Task brief ▸ List the lines as a numbered list, from the start of the records through the line containing "contagiare il familiare", leaving out any blank lines.
━━━ Source data
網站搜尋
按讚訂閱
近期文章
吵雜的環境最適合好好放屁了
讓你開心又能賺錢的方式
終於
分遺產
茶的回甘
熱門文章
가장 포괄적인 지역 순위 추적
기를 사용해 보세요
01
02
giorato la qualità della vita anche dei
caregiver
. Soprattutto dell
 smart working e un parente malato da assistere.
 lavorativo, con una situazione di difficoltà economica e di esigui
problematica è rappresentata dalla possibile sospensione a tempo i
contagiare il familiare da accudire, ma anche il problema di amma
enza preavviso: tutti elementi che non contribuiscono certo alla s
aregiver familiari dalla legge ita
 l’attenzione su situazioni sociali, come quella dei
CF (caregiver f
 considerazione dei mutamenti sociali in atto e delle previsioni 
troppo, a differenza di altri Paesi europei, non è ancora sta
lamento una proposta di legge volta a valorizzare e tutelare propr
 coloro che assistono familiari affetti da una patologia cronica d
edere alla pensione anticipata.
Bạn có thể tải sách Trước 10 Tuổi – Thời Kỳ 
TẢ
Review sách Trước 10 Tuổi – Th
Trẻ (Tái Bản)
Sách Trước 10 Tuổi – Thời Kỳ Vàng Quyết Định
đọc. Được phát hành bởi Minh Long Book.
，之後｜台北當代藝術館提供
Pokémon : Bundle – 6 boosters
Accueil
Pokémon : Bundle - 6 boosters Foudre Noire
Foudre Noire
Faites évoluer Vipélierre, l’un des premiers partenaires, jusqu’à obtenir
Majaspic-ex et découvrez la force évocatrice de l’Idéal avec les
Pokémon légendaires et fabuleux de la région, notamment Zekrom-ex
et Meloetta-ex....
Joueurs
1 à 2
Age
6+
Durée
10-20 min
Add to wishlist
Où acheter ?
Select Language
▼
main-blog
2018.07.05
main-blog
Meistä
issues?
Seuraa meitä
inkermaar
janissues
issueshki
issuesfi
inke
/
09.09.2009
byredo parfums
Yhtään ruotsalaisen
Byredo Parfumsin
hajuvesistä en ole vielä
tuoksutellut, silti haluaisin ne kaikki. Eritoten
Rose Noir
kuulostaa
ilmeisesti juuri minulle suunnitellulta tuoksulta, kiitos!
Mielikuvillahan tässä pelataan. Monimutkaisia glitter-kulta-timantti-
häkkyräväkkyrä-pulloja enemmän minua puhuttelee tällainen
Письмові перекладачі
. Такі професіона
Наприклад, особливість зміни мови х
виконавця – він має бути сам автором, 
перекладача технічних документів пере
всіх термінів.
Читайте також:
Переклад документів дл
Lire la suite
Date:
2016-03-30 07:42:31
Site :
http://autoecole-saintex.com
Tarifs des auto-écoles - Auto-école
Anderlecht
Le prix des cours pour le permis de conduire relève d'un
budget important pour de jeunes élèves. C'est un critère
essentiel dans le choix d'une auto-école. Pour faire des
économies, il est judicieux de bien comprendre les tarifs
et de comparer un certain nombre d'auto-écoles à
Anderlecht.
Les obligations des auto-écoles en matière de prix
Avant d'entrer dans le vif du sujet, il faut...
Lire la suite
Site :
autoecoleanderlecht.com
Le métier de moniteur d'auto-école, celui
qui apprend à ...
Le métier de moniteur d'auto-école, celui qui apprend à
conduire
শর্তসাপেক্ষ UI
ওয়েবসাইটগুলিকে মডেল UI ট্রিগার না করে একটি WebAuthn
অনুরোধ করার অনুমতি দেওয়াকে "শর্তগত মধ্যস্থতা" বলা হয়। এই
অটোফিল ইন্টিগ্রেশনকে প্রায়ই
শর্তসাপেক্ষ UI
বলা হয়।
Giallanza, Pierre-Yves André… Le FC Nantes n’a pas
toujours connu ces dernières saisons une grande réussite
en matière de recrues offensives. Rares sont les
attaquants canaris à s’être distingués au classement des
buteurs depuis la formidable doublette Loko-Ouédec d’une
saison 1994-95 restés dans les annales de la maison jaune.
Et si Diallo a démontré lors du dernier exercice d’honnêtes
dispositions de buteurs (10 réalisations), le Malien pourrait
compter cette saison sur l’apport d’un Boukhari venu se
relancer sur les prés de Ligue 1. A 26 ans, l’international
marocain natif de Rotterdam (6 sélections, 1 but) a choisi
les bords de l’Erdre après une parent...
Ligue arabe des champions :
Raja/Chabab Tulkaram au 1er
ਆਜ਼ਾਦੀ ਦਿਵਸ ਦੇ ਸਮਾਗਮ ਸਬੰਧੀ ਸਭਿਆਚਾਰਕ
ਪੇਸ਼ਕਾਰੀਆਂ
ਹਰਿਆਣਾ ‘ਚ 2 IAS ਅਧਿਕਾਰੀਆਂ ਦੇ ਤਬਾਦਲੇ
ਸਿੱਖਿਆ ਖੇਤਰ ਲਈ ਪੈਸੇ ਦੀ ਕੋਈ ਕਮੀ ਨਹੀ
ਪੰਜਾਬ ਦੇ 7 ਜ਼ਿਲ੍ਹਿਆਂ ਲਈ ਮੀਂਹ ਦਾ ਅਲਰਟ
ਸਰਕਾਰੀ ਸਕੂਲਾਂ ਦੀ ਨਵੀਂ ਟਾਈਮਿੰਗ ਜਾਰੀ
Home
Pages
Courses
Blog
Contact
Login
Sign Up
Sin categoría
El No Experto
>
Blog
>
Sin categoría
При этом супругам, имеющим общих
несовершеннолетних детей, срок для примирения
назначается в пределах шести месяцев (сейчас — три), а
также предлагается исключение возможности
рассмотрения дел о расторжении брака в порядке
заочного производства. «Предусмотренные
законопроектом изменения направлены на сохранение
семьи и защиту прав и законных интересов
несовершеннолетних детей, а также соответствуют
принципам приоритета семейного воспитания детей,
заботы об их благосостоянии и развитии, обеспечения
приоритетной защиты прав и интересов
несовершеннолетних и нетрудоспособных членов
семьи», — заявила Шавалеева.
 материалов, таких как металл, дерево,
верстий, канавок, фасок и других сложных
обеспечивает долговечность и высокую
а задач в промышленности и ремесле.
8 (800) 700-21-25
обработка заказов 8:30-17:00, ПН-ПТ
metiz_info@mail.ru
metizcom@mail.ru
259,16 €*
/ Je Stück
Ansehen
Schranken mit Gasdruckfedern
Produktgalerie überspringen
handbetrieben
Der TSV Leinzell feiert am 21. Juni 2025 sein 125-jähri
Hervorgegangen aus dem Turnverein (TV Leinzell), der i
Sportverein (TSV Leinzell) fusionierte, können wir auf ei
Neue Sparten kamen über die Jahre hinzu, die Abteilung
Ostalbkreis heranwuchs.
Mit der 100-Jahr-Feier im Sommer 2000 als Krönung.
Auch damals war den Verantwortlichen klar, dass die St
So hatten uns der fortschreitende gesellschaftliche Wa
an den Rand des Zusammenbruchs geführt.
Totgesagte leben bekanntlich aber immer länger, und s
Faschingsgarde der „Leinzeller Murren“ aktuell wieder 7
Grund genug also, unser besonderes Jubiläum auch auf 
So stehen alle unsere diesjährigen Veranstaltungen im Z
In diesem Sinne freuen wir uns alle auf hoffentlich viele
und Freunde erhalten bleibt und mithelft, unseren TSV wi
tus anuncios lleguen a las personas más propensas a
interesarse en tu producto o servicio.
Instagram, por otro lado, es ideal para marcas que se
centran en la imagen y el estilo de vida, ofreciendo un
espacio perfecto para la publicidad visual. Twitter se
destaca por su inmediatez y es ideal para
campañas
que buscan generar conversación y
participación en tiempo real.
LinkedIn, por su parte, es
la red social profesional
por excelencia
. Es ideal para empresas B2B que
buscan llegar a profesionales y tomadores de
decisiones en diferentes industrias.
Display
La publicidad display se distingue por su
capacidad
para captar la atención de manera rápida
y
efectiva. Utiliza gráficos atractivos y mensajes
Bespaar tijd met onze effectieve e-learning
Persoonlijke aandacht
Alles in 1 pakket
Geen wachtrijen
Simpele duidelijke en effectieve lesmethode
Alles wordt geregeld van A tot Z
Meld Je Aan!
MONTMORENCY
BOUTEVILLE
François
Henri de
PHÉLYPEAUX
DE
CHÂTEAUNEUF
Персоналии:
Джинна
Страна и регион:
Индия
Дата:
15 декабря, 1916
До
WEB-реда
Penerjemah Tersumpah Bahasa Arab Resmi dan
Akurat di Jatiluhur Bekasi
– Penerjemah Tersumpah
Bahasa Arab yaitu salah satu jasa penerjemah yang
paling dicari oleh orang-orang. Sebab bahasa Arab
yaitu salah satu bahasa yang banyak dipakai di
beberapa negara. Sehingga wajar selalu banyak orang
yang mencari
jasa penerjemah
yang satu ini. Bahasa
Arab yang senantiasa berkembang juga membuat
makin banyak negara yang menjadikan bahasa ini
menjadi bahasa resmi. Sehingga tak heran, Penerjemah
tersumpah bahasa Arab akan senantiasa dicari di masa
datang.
━━━━━━
Completed exercise ▸
1. 網站搜尋
2. 按讚訂閱
3. 近期文章
4. 吵雜的環境最適合好好放屁了
5. 讓你開心又能賺錢的方式
6. 終於
7. 分遺產
8. 茶的回甘
9. 熱門文章
10. 가장 포괄적인 지역 순위 추적
11. 기를 사용해 보세요
12. 01
13. 02
14. giorato la qualità della vita anche dei
15. caregiver
16. . Soprattutto dell
17.  smart working e un parente malato da assistere.
18.  lavorativo, con una situazione di difficoltà economica e di esigui
19. problematica è rappresentata dalla possibile sospensione a tempo i
20. contagiare il familiare da accudire, ma anche il problema di amma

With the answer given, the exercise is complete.